Les relations entre les deux pays ont depuis été régulièrement émaillées de tensions. En 1937, ce sont plus de 35 000 haïtiens qui ont été massacrés par le gouvernement de Trujillo. Patrick Erwin nous raconte ainsi que pour distinguer les immigrés des autochtones, il était alors demandé aux gens de dire "perejil ", persil en espagnol, et que les francophones qui ne maîtrisaient pas la prononciation du "r" et du "j" étaient ainsi condamnés à mort.

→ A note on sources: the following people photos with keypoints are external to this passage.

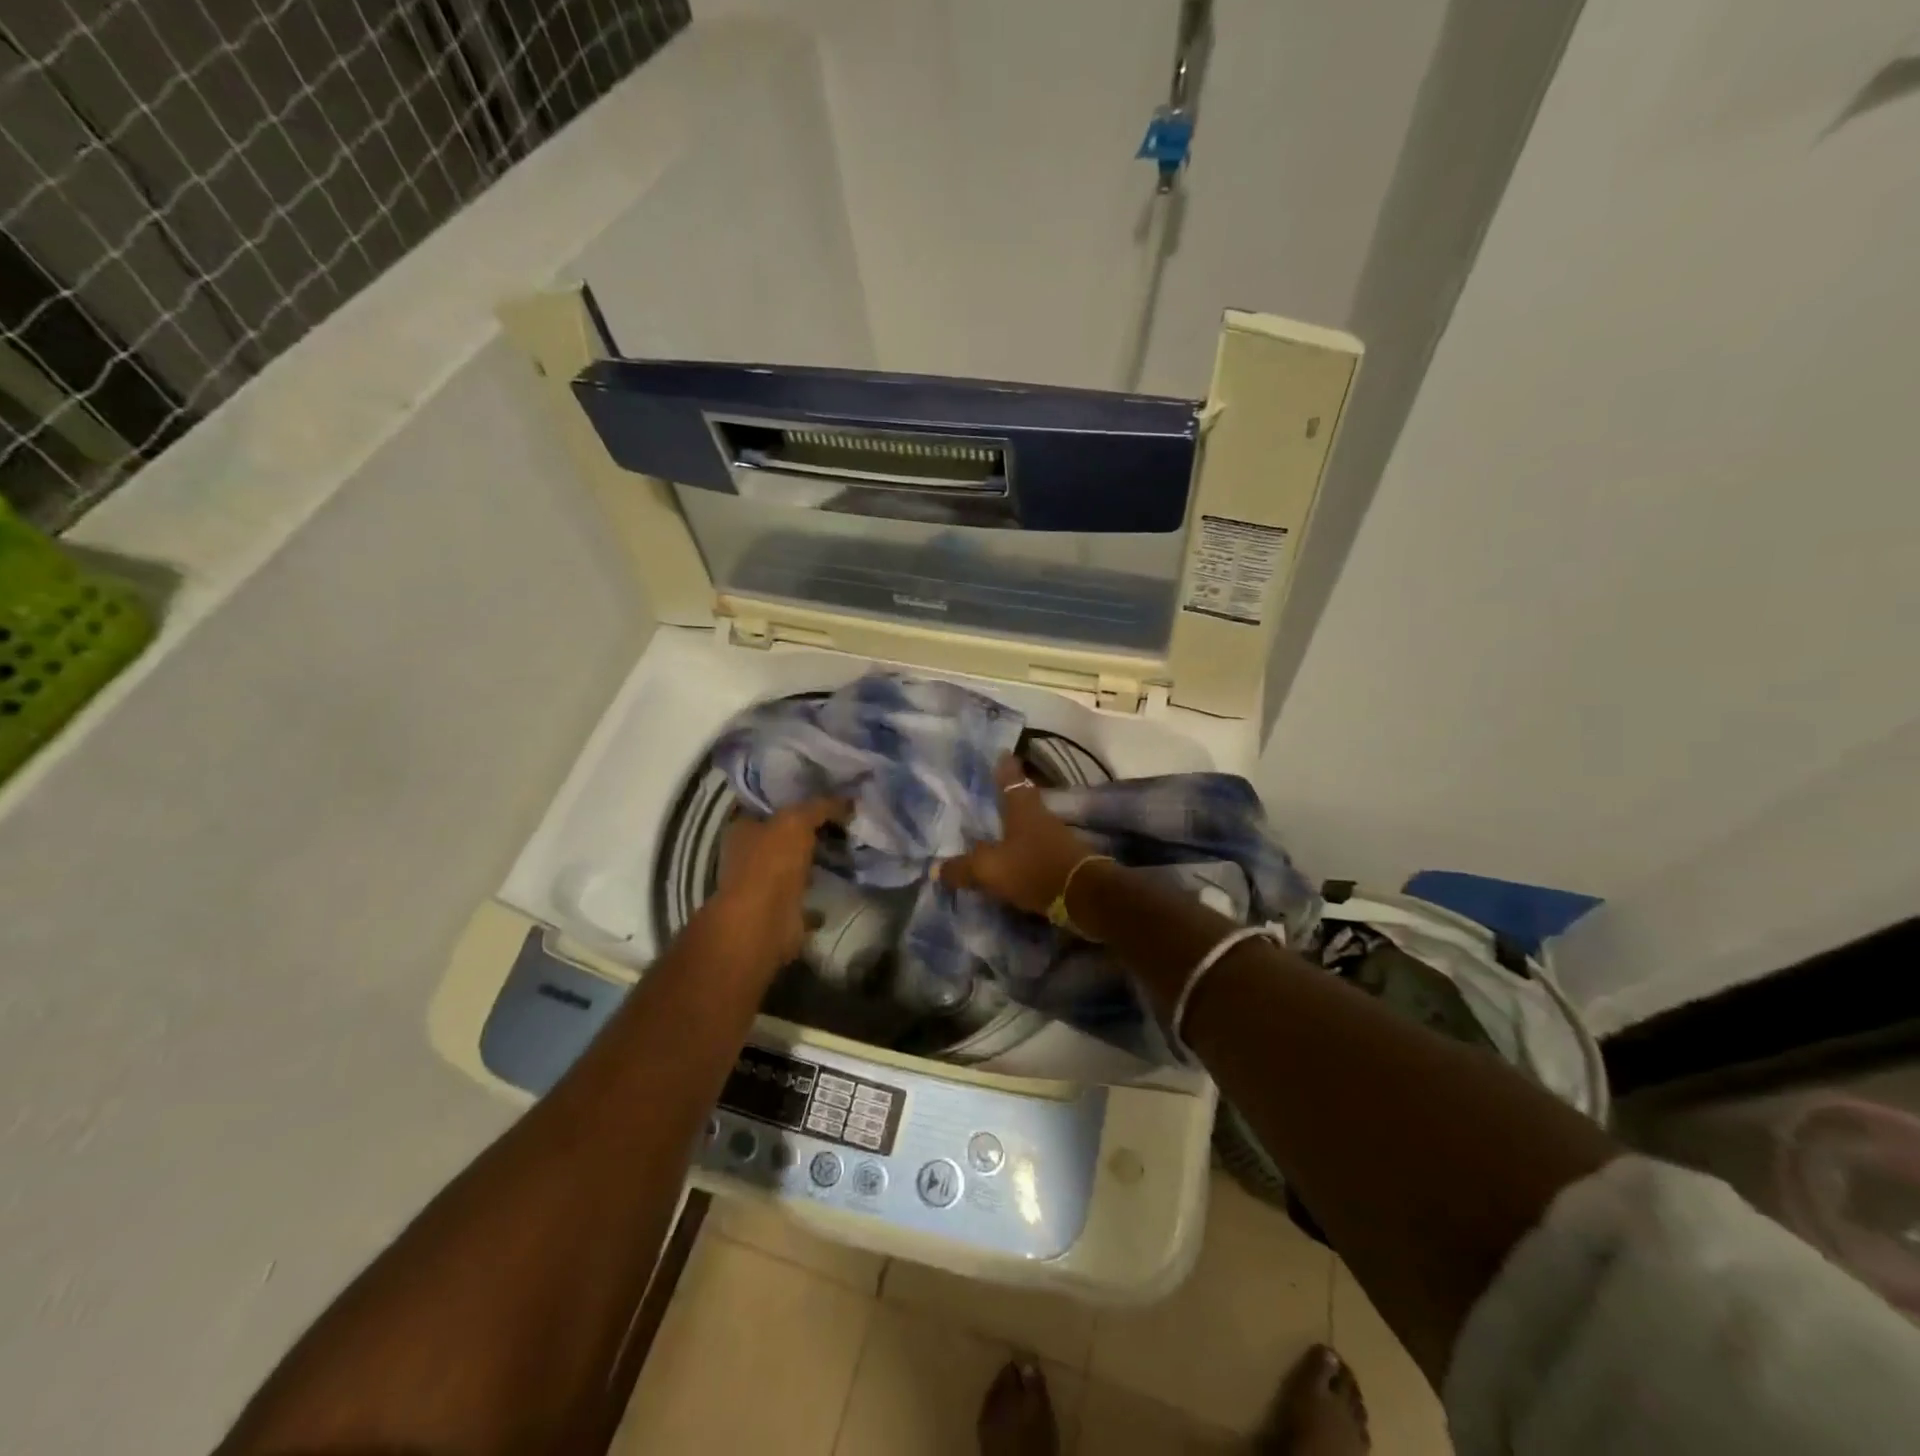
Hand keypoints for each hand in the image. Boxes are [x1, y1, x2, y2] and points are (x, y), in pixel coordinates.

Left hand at [706, 797, 848, 972]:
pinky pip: (804, 896)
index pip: (770, 806)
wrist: (763, 923)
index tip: (827, 795)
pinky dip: (819, 894)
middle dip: (810, 831)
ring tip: (849, 849)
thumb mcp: (797, 821)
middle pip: (784, 836)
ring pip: (794, 866)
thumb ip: (821, 806)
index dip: (796, 799)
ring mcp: (763, 885)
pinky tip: (843, 882)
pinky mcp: (780, 911)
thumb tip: (849, 799)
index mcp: (743, 829)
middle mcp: (749, 855)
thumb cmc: (771, 864)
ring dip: (815, 862)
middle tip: (845, 820)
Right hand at [938, 756, 1096, 915]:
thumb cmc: (1033, 869)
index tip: (1000, 753)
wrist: (1084, 896)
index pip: (1011, 778)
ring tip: (992, 831)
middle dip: (1005, 798)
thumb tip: (936, 869)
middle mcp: (1040, 816)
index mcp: (1022, 807)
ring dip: (1013, 827)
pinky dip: (1022, 852)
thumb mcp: (989, 869)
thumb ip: (962, 868)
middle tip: (986, 795)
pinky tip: (1009, 860)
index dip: (1004, 766)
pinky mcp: (1062, 860)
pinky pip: (1035, 849)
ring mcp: (1054, 837)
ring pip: (1029, 825)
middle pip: (1021, 800)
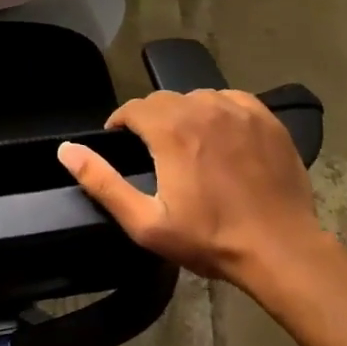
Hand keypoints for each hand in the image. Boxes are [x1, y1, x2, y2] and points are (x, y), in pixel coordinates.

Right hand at [57, 90, 331, 293]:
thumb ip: (102, 182)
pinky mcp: (266, 118)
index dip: (121, 123)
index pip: (134, 108)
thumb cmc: (209, 239)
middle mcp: (203, 108)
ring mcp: (239, 110)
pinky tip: (221, 138)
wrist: (280, 248)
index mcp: (171, 130)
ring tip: (188, 145)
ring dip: (185, 114)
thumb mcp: (145, 223)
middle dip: (151, 120)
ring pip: (197, 98)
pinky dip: (218, 112)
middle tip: (153, 151)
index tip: (121, 143)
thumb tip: (67, 150)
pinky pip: (231, 100)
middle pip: (164, 100)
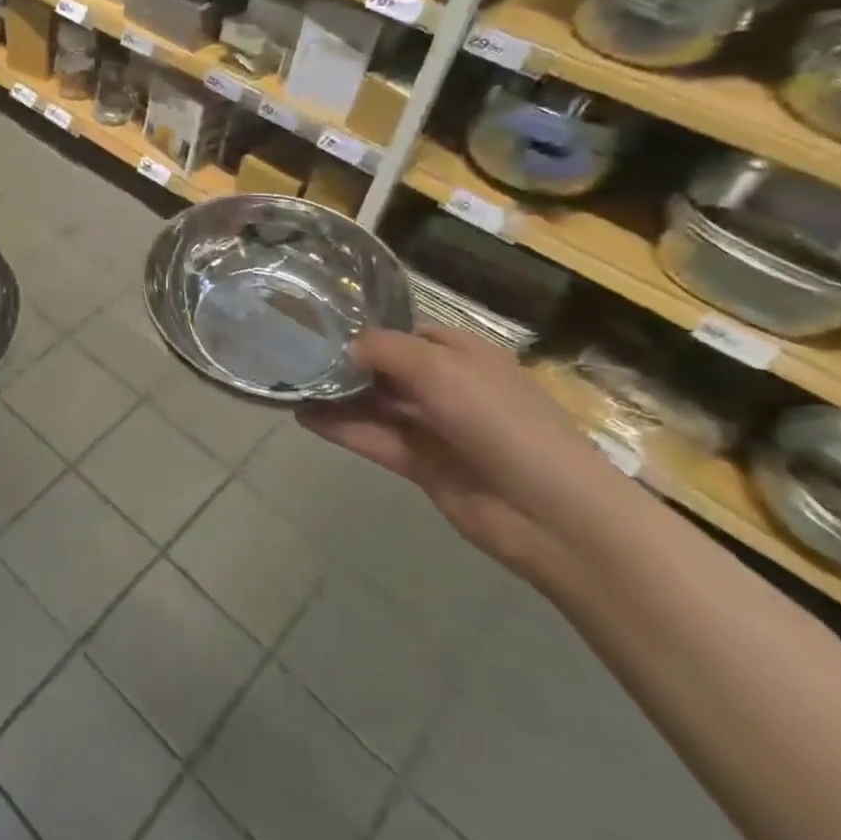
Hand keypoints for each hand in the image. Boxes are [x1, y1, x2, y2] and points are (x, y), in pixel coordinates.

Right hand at [298, 327, 636, 583]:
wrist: (553, 515)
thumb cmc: (500, 422)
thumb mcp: (440, 369)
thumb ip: (384, 350)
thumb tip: (344, 347)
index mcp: (463, 354)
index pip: (405, 333)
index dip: (365, 329)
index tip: (317, 324)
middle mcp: (447, 386)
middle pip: (385, 368)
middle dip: (343, 362)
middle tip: (291, 353)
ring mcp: (435, 428)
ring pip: (375, 404)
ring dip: (336, 396)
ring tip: (287, 384)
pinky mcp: (422, 465)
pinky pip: (374, 438)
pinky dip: (341, 428)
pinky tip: (302, 416)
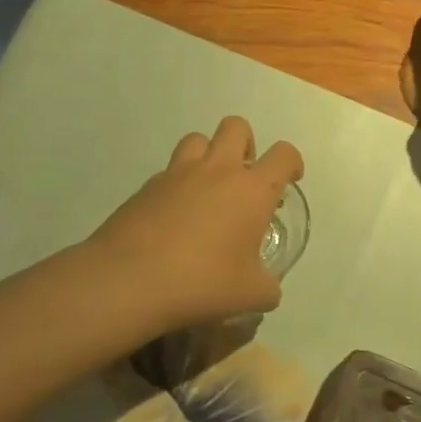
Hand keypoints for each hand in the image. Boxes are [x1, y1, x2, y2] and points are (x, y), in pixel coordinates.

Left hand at [88, 116, 304, 330]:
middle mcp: (217, 170)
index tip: (289, 180)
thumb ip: (268, 287)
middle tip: (243, 179)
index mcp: (251, 190)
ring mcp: (177, 174)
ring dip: (208, 155)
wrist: (129, 280)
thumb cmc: (202, 282)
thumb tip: (269, 289)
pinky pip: (168, 171)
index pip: (283, 155)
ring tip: (207, 189)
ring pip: (197, 138)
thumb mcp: (250, 295)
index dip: (291, 163)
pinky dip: (177, 184)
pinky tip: (174, 216)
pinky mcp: (146, 187)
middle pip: (237, 127)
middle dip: (246, 145)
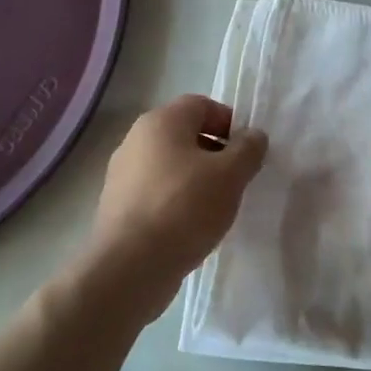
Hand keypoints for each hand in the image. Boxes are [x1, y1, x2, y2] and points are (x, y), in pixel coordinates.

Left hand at [87, 95, 266, 321]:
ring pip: (170, 164)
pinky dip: (175, 200)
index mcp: (161, 121)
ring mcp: (121, 172)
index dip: (229, 123)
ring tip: (214, 207)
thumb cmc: (184, 207)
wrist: (130, 266)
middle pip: (184, 134)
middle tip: (235, 180)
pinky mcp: (117, 205)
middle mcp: (135, 138)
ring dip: (195, 178)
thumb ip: (248, 149)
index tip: (245, 153)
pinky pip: (155, 191)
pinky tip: (189, 226)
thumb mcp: (231, 175)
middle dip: (214, 152)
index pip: (202, 105)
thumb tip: (253, 136)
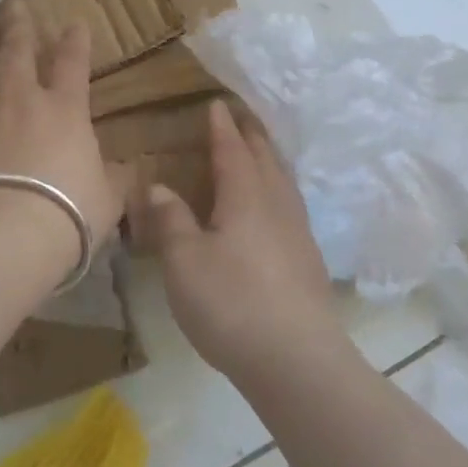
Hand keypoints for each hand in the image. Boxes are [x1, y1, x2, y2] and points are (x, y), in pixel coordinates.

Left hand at [0, 0, 122, 277]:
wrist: (10, 232)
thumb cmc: (70, 211)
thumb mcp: (109, 196)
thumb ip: (116, 177)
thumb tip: (127, 170)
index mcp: (66, 109)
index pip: (73, 63)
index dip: (75, 40)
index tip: (74, 23)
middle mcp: (24, 100)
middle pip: (18, 50)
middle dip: (18, 22)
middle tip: (11, 0)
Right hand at [129, 100, 342, 382]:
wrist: (297, 362)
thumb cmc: (232, 304)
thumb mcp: (184, 262)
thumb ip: (171, 220)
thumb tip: (159, 186)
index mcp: (246, 197)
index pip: (232, 150)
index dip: (221, 127)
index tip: (215, 104)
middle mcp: (277, 206)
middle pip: (266, 159)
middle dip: (251, 136)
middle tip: (240, 118)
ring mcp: (298, 234)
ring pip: (283, 183)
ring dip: (269, 161)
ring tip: (259, 154)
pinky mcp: (308, 261)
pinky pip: (290, 207)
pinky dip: (277, 190)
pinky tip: (273, 209)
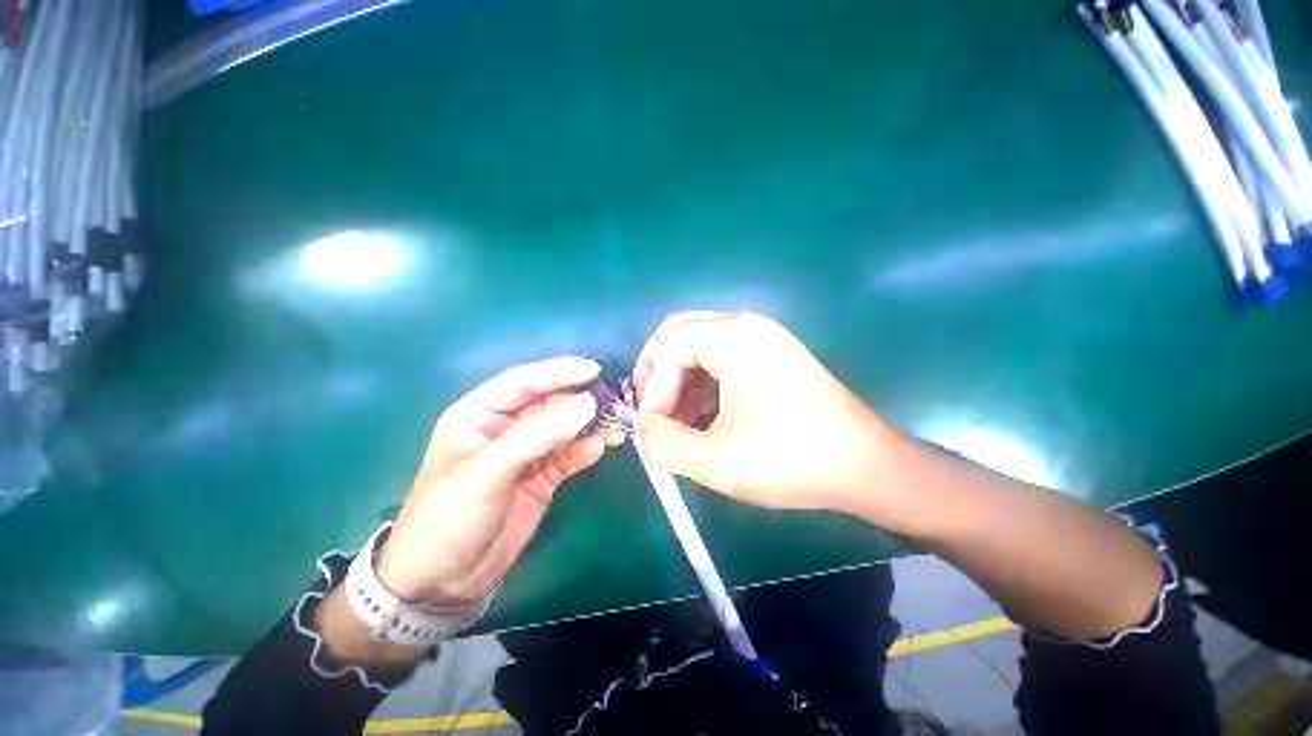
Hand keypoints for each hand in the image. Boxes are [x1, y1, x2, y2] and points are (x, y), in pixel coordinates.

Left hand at [374, 357, 608, 607]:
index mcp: (480, 414)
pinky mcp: (543, 477)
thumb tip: (588, 403)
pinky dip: (585, 451)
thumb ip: (538, 434)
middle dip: (579, 401)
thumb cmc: (449, 516)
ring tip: (615, 425)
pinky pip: (569, 456)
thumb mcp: (489, 470)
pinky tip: (599, 449)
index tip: (593, 370)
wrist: (444, 582)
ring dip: (589, 426)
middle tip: (611, 401)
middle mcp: (506, 427)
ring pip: (564, 429)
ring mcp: (527, 453)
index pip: (523, 382)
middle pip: (549, 403)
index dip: (558, 372)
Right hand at [633, 311, 900, 516]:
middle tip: (652, 408)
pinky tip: (699, 418)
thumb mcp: (717, 461)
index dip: (652, 386)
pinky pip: (719, 361)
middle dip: (657, 371)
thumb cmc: (792, 459)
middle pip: (680, 334)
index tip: (653, 426)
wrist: (866, 467)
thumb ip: (664, 444)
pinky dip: (700, 385)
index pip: (669, 346)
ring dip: (678, 380)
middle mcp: (747, 327)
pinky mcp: (770, 357)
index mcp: (735, 337)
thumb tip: (644, 428)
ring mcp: (762, 340)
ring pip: (698, 347)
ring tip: (674, 421)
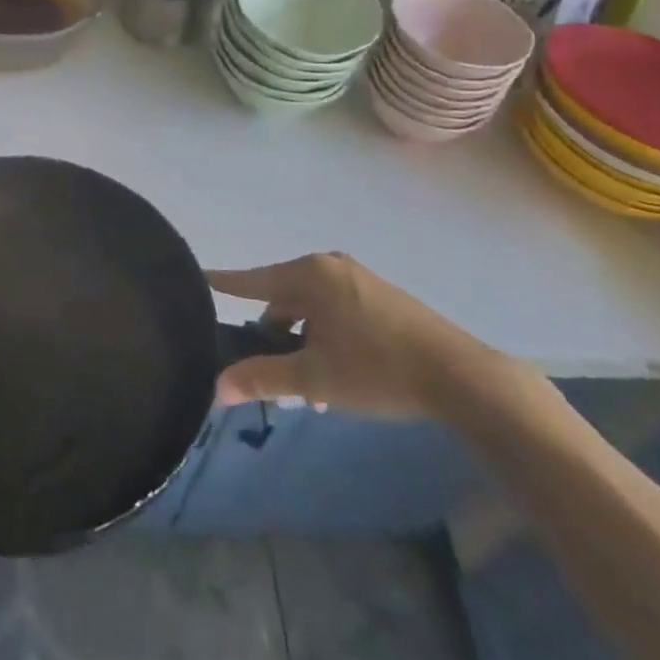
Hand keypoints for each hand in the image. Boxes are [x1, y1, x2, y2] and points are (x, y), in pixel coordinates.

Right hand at [208, 253, 506, 419]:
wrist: (461, 377)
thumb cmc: (377, 369)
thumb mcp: (315, 378)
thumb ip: (263, 379)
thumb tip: (217, 388)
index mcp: (309, 274)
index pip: (253, 279)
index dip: (225, 283)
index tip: (198, 276)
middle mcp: (330, 267)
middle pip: (284, 298)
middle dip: (275, 338)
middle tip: (274, 378)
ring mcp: (359, 280)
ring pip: (312, 310)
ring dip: (303, 344)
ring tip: (310, 392)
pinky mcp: (382, 297)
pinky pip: (336, 312)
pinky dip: (326, 338)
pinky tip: (337, 378)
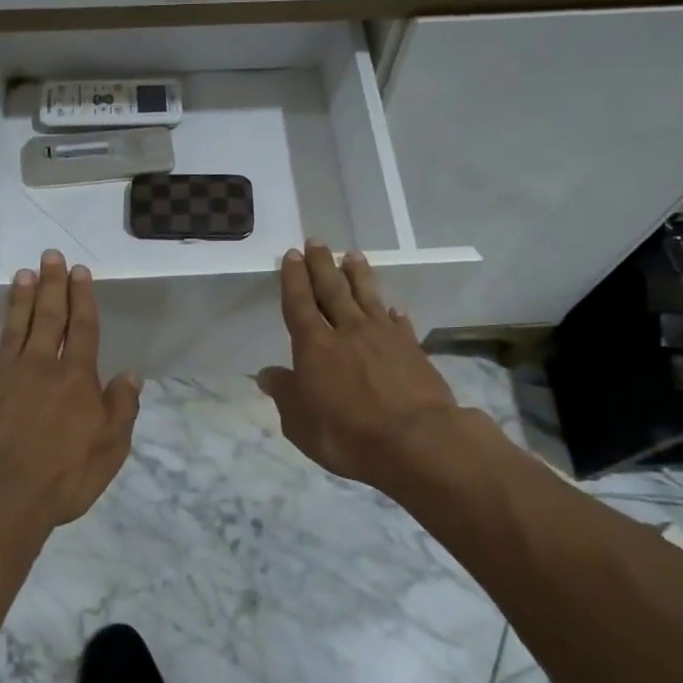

Plus près de nous, il y a dix ans, le Tribunal constitutionnel dominicain a privé de nationalité dominicaine les descendants des migrants haïtiens nés depuis 1929. Des milliers de personnes ont été expulsées et sont devenues apatrides, n’ayant pour la plupart plus aucun lien avec la terre de leurs aïeux. L’année dernière, les autorités dominicaines ont également lancé la construction d’un mur le long de la frontière entre les deux pays pour, d’après elles, "contrôler l'immigration clandestine et les trafics".
Rencontres
Et pourtant. Lors de son séjour dans ce pays, Patrick Erwin Michel dit avoir pu découvrir une autre image des voisins, rencontrer des personnes chaleureuses et accueillantes dans la deuxième ville du pays, Santiago de los Caballeros. Des rencontres qui ont changé sa vision de la République dominicaine. C’est de là qu’est née l’inspiration pour son projet de roman. L’envie d’explorer les questions d’identité, de migration et du rapport entre l’individuel et le collectif à travers ce qui se joue aujourd’hui sur cette île que la France considérait naguère comme "la perle des Antilles".
Comment ses deux personnages principaux, Patrice l’haïtien et Eva la dominicaine, en apprenant à voir le monde à travers les yeux de l’autre, étrangers si proches, parviendront-ils à surmonter plus de deux siècles d’antagonismes ? Dans cette ville de Santiago, aussi appelée "Ciudad Corazón", c’est en sondant leurs cœurs que les deux êtres imaginés par le poète haïtien pourront écrire une histoire débarrassée des préjugés.
Arrivé avec quelques feuillets déjà rédigés, Patrick Erwin Michel nous dit avoir pu écrire durant sa résidence le quart du roman envisagé. Il espère mettre les trois mois qui le séparent de la rentrée universitaire pour terminer l’ouvrage qui a pour titre provisoire Le meilleur est de l’autre côté. Voilà un titre fort à propos, porteur de bien des promesses pour une belle carrière qui commence.